In politics and culture the USIC inherently (and obviously) will parallel the core politics and culture of the United States and her people. The United States holds freedom, human rights, Individualism, and privacy in very high regard, and even most left-leaning Americans would never support a Statist and Collectivist government such as the one that ran the Soviet Union. That consisted of the Soviet security state, where there was infiltration of the KGB into every institution of Soviet society. According to Russian spymaster Oleg Kalugin, at the height of the Cold War there were nearly five hundred thousand KGB agents in Russia, in stark contrast to the tens of thousands of FBI and CIA agents in the United States. Therefore the large majority of Americans would not support the covert security state that the Soviet Union had, the kind of state that created the Iron Curtain.
According to many theories that have gained wide acceptance among anthropologists, culture demonstrates the way that people interpret their own lives and their environment. According to this point of view, culture becomes such an integral part of a person’s existence that it actually becomes the person’s environment, and most cultural change will often be attributed to human adaptation to historical events. Moreover, given that culture is seen as the primary adaptive mechanism of humans and takes place much faster than human biological evolution, most cultural change can be viewed as culture adapting to itself. In other words American security culture cannot be instantly changed and reformed, it must slowly adapt to the world and situations around it in accordance to the values and beliefs of earlier generations and American core philosophies. Americans can no more immediately change their mindset concerning security then they can change the very culture of America, their biological environment. Therefore, by America’s very culture and political philosophy, defensive CI will always be prone to fail. Nearly all spy cases in America involved failed security and defensive programs.

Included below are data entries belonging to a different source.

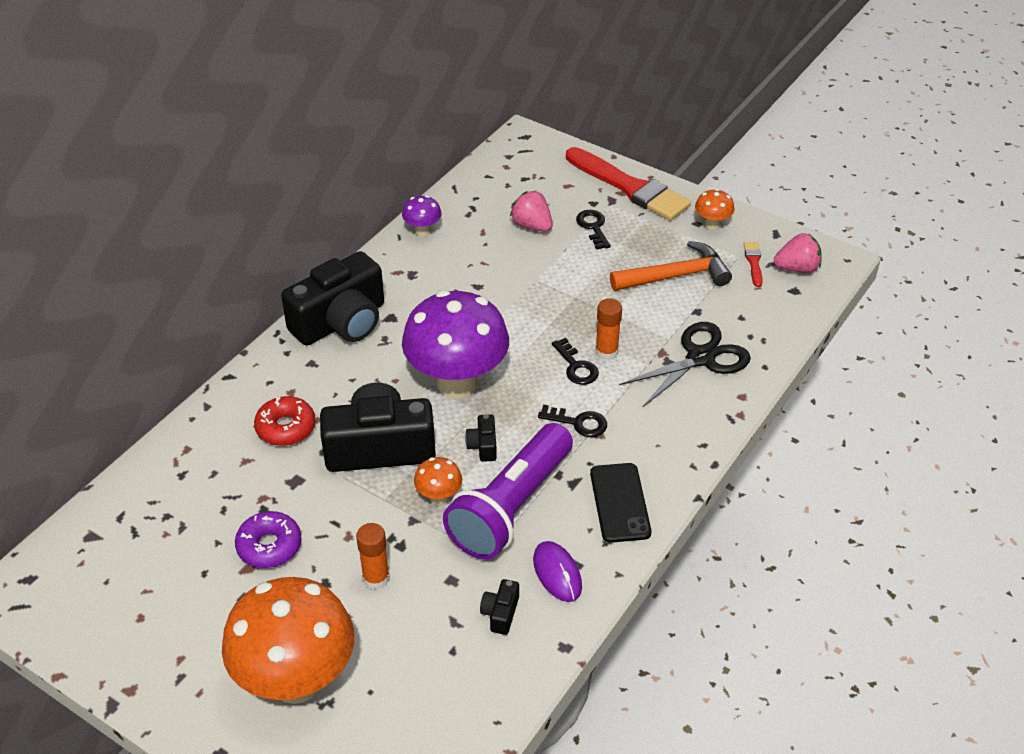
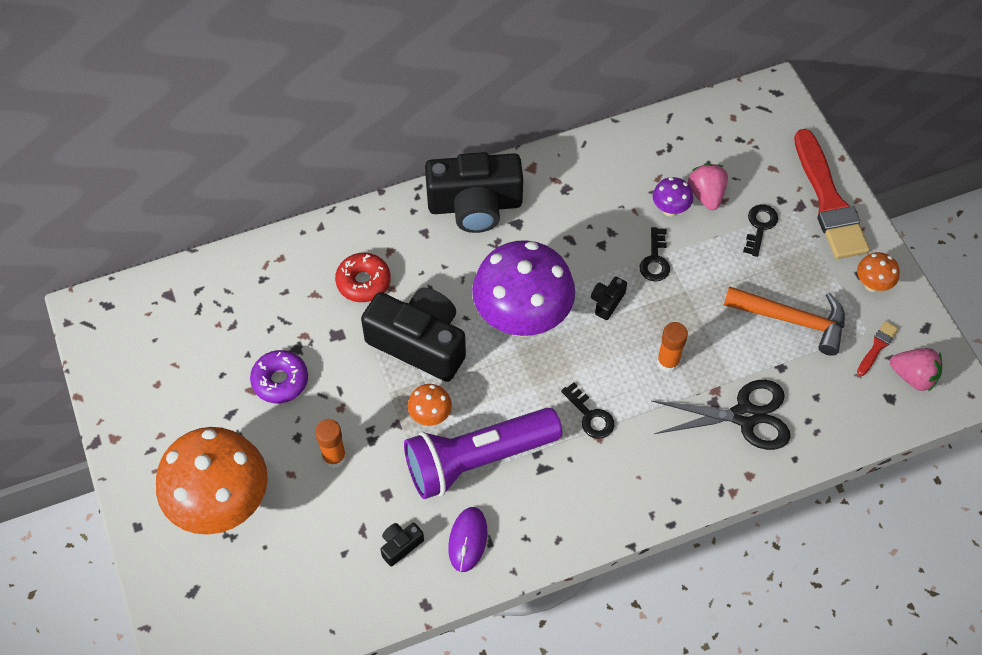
camera: 35 degrees right, 15 degrees up
(422, 231) = (607, 149): purple mushroom -> purple mushroom (670, 210)
(483, 445) = (498, 390): black camera -> black camera (607, 302)
(576, 366) = (631, 361): black key -> black key (655, 260)
(620, 503) = (565, 510): black phone -> none

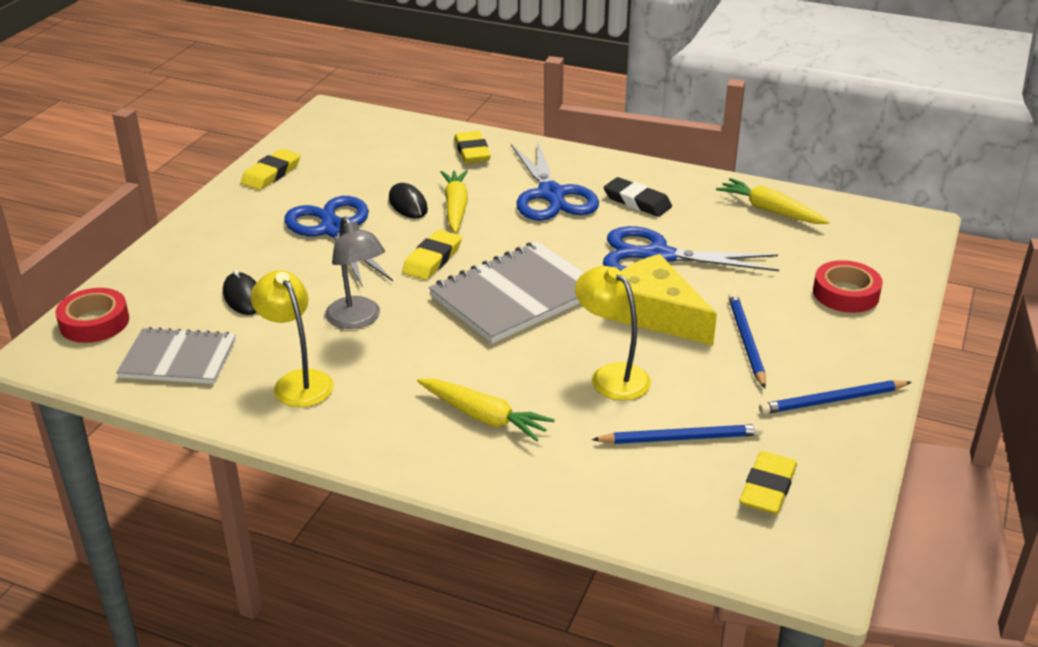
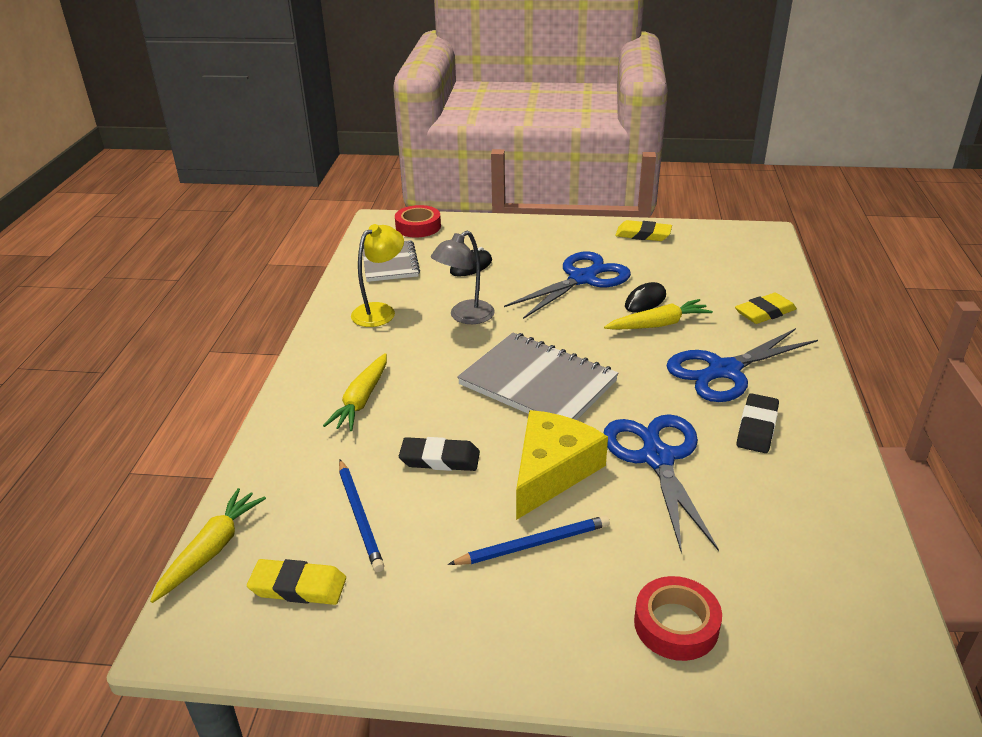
camera: 75 degrees right, 0 degrees up
(432, 259) = (568, 330): yellow eraser -> none
(611, 376) = (440, 459): yellow lamp -> black eraser
(770, 210) = (823, 535): yellow carrot -> yellow carrot (211, 550)
(832, 401) = (451, 627): blue pencil -> none

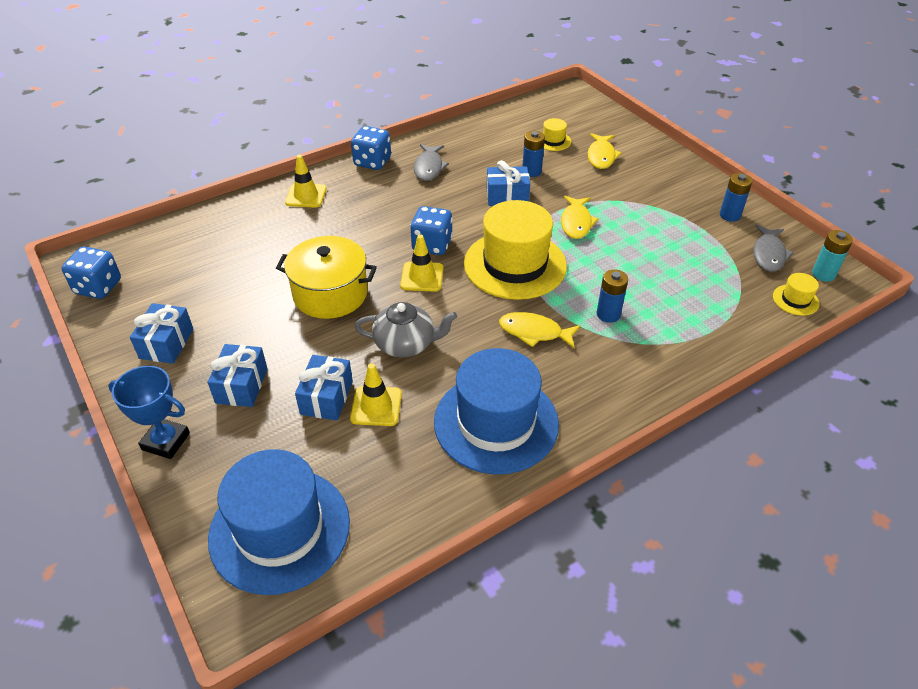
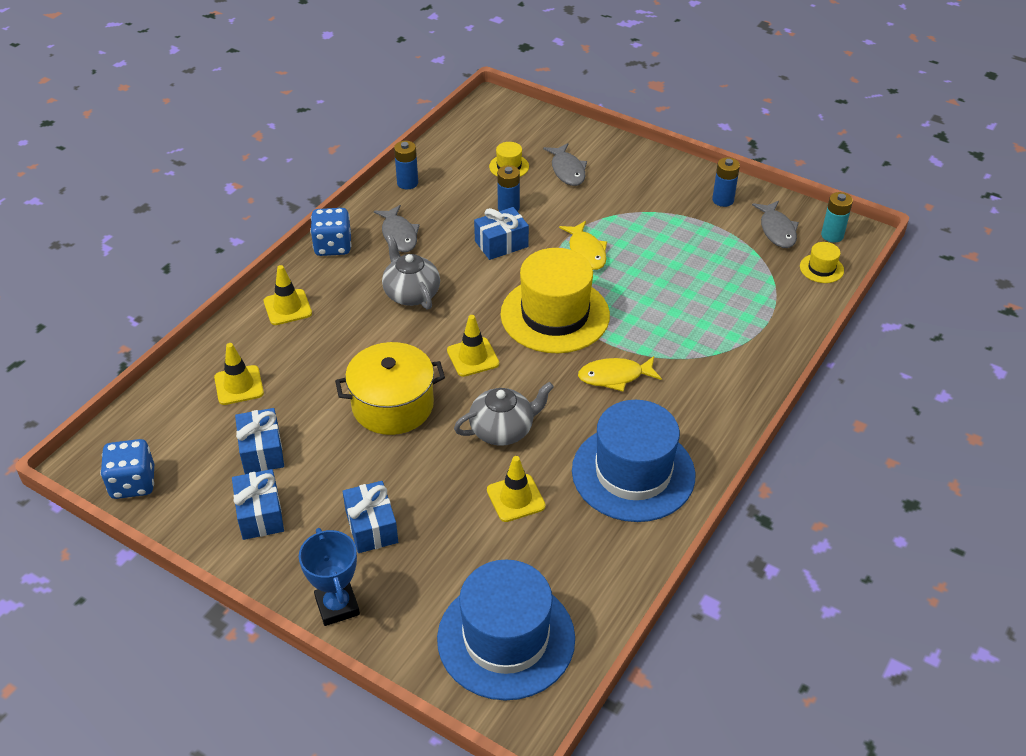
camera: 25 degrees left, 0 degrees up
(166, 441) = (337, 606): blue trophy -> blue trophy turned 75 degrees clockwise
(227, 241) = (239, 385): none -> yellow traffic cone
(326, 398) = (463, 507): blue gift -> blue gift (262, 451)
(407, 213) = (411, 293): none -> grey teapot
(432, 245) = (460, 320): blue dice -> none
(601, 156) = (567, 170): yellow fish -> grey fish
(608, 314) = (670, 336): blue battery -> blue battery (407, 183)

Many spies found that stealing secrets was so easy in this country that they actually went for classified documents outside their normal areas of access.
As has been mentioned, the large majority of Americans would not support the covert security state that the Soviet Union was infamous for, demonstrating that by America’s inherent culture and political philosophy, defensive CI will be hindered and have difficulties unless there is a collective change in the American mindset concerning security. Furthermore, good defensive counterintelligence programs also call for efficient interagency coordination and operations, which has often proved elusive in American bureaucracy.
In contrast, the American public by and large would not have difficulty supporting ad hoc operations that go after the people or organizations deemed important for national security, getting information from them about internal spies, and then going after those moles and spies by following up leads with investigations or undermining the operation entirely. This type of operation touches on Individualism, which stresses independence and self-reliance. In addition, our dependence on technological collection methods has proved to actually be a significant asset for these operations, often augmenting already competent personnel. The United States has shown that it is very good at this type of clever, proactive, outside-the-box problem solving, which frankly allows the U.S. to actively involve itself in the business of foreigners instead of the privacy of most American citizens. And that is always going to be the preferred option for most that live in American society.
 Joseph Masco. “Active Measures: How a KGB Spymaster Made Good in Post-9/11 America.” Radical History Review93 (Fall 2005): Page 285.
Kottak, Conrad Phillip. Cultural Anthropology. 10th ed. New York: McGraw-Hill, 2004. Page 91-93.